### WORK TASK:
When the string "none" is part of a line in the data below, report the whole line.

### GIVEN DATA:
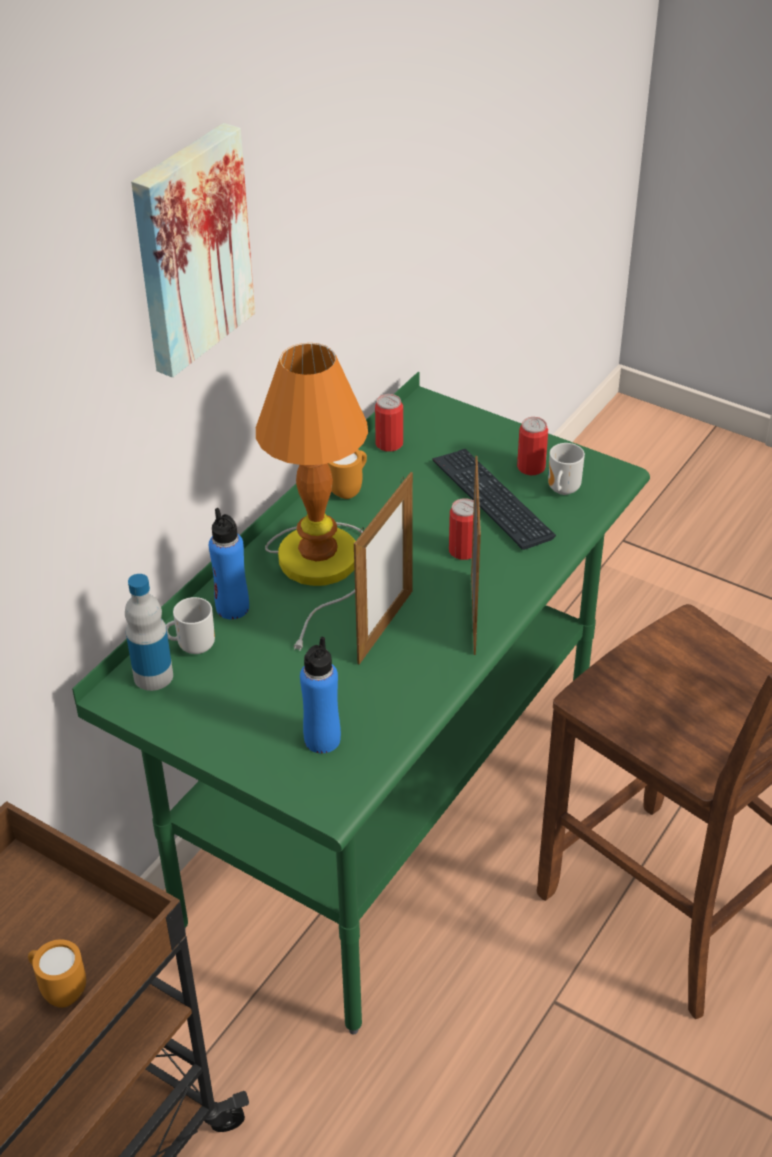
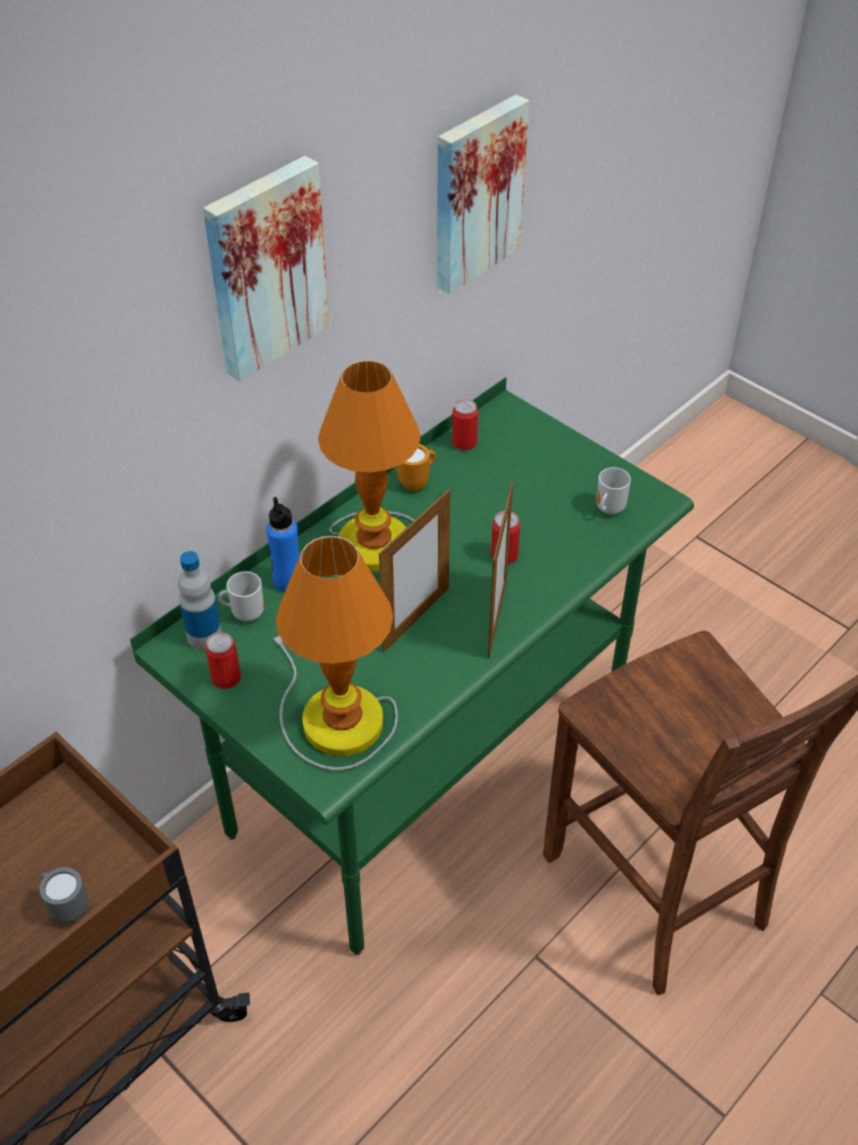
camera: 10 degrees right, 5 degrees up
(60, 990) = (67, 907): orange mug -> grey mug
(322, 740) = (334, 719): blue bottle -> table lamp
(379, 164) = (475, 193): none -> picture
(492, 500) = (542, 510): keyboard -> none
(531, 467) = (586, 483): can -> can (226, 678)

### RESPONSE AREA:
(379, 164) = (475, 193): none -> picture
(492, 500) = (542, 510): keyboard -> none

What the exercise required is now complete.